Great Gray Owls live in dense mountain forests in the far northern latitudes of North America and Eurasia. They are strictly cold weather birds and can only be found at high elevations or in the Arctic tundra. They are very well prepared to deal with cold weather. Great grays have a very thick layer of feathers that extends all the way down their feet and even covers their toes. The Great Gray Owl is very recognizable by its large facial disk and bright yellow eyes. They also have a noticeable white “bowtie” on their throat directly below the facial disk. Their scientific name “nebulosa” comes from the Latin word for “clouded” or “foggy” and refers to their grey and white plumage coloring. Great Gray Owls are the largest owls in North America in terms of height and wingspan. However, most of their size is attributed to their dense feathering. They stand about 2-3 feet tall and have a wingspan of 4 ½ to 5 feet! However, both the Great Horned and Snowy owls tend to outweigh the Great Gray.
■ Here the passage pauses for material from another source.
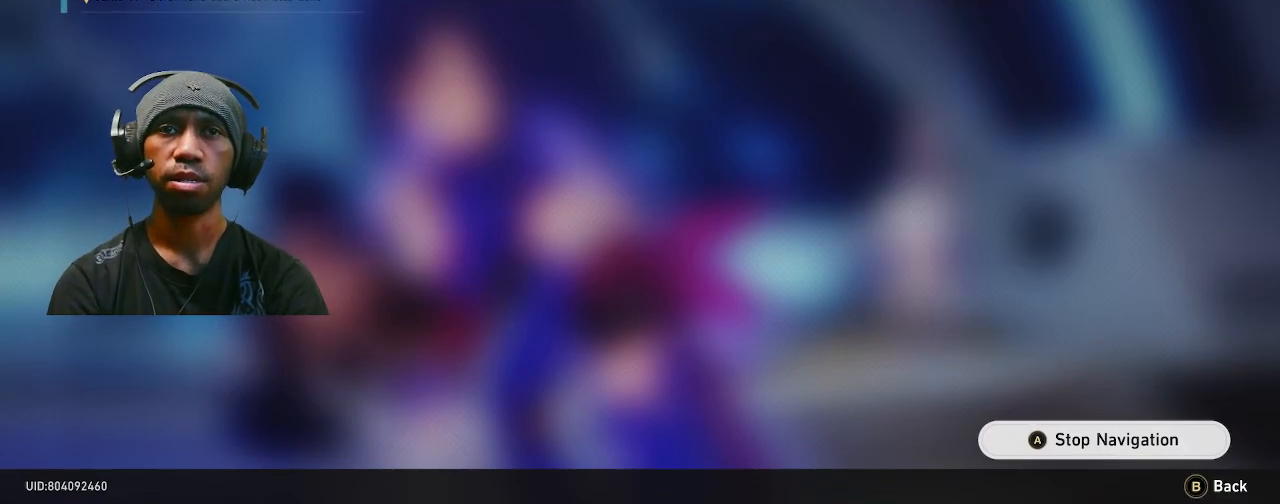
{"dt_ms": 500, "buttons": ["HOME"], "left_stick": "center", "right_stick": "center", "events": [[67, "CIRCLE", "down"], [183, "CIRCLE", "up"], [483, "HOME", "down"]]}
Great Gray Owls are usually crepuscular, hunting mostly at dawn and dusk, but are capable of hunting any time during the day or night. In far northern regions, the day and night periods are prolonged sometimes as long as 3 months, so the owl has no choice but to hunt in the light. Their primary source of food is small mammals such as voles and lemmings, but they will also eat insects, amphibians, and birds. Great greys have much smaller feet than other large owls because they tend not to hunt anything very large. Their extraordinary hearing allows them to hunt prey that is tunneling under the snow. They can pinpoint the exact location of the prey by triangulating the location of the sound it makes. They then swoop down and dive – feet first – into the snow, often emerging with a meal in their grasp. They can break through packed snow that would normally support a 180-pound man!
Great Gray Owls will use empty nests built by other birds. They will also nest in broken off tree stumps, platforms and sometimes on the ground. They are generally quiet birds – however, they can make a variety of noises when communicating. Their call is a series of very deep rhythmic “hoots”. When threatened they can click their beak and hiss. They can also make a high pitched squeaking noise!